Faster Delivery of Payments
Having the ability to send money quickly, across a long distance, whether as disaster assistance, medical treatment or other emergencies is more difficult to do with cash.1 Electronic payments can ensure speedier delivery of aid and benefits.
- A recent study of the use of electronic vouchers and mobile money to deliver aid following the earthquake in Haiti found that compared to cash, electronic vouchers eliminated three days from the delivery of aid, with mobile money distribution cutting the delivery time from 12 to 5 days.2
- In 2009, more than 1.5 million people living in the Northwest Frontier Province of Pakistan left their homes to escape ethnic fighting. NADRA, Pakistan’s national identity agency, Visa and partner banks used electronic payments to help distribute aid quickly, securely and transparently, while ensuring that the financial assistance reached the people in need. The program distributed over 300,000 Visa prepaid cards with 25,000 Pakistani rupees (US$300) to internally displaced persons for purchasing food and medicine.3
- In 2008, Vodafone and the UK Department for International Development’s (DFID) Business Call to Action (BCtA) launched the Vodafone Money Transfer platform known locally in Kenya, Tanzania, Fiji, Afghanistan, and South Africa as M-PESA or M-Paisa. The platform is saving recipients three hours and around 200 Ksh (US$2.59) per transaction because it reduces the need to travel to pay school fees, bills or transfer money.4
- With the switch from voucher books to electronic bank payments, social welfare recipients in Fiji are now able to access their payments in around 44 minutes compared to 28 hours (including travel and queuing time).5
Secure Delivery of Payments
Electronic payments can allow recipients to receive benefits safely and securely. In many cash-heavy countries, poor communities experience the risk of loss of cash acutely.6 A CGAP report found that when payments are made directly to the recipient through tools like debit cards or mobile phones, theft is reduced.
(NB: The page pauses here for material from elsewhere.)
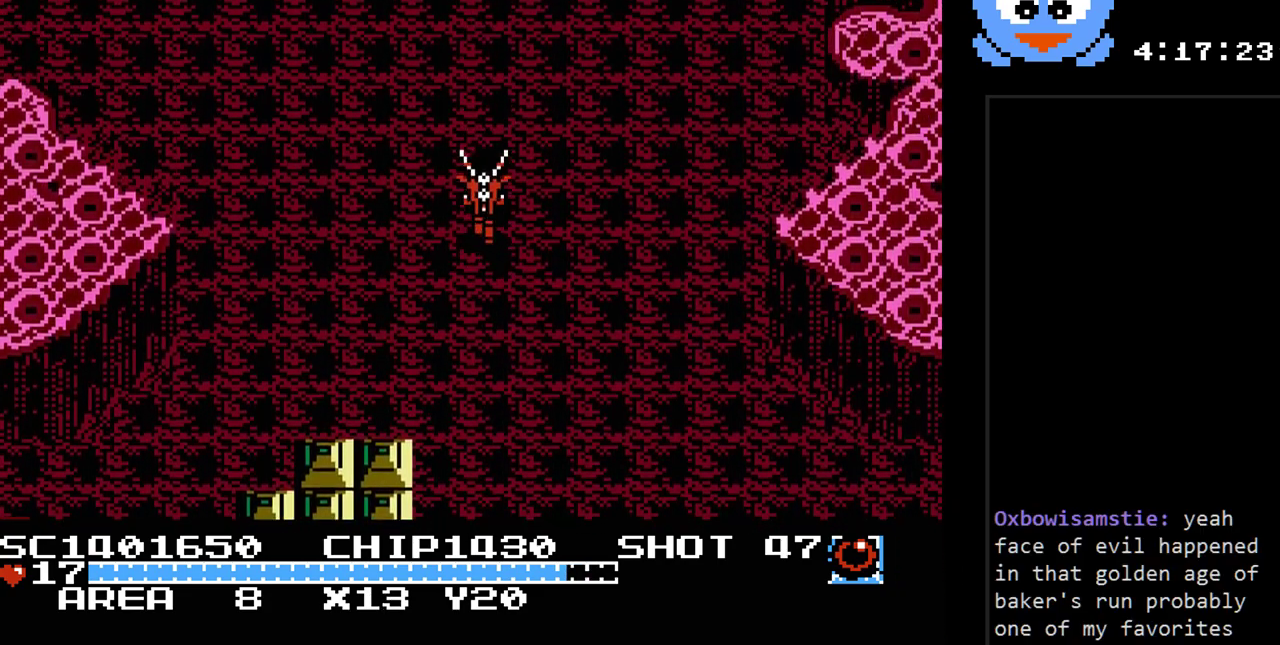
{"buttons": ["DPAD_UP"], "events": [[383, "DPAD_UP", "down"]]}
- A Mercy Corps study comparing the use of mobile money and physical cash distribution during the 2010 Haiti earthquake found that incidents of theft of cash transfers fell by more than 50 percent, due to the use of mobile money.7
- In 2008, Concern Worldwide pioneered the use of M-PESA for emergency cash transfers to food-insecure rural households in the remote Kerio Valley who had lost livelihoods in the post-election violence in Kenya. The security of electronic payments through a personalized SIM card was crucial in helping people buy food and essential items.8
1 “The Journey toward ‘Cash Lite,’” Better Than Cash White Paper, Bankable Frontier Associates
6 “The Journey toward ‘Cash Lite,’” Better Than Cash White Paper, Bankable Frontier Associates.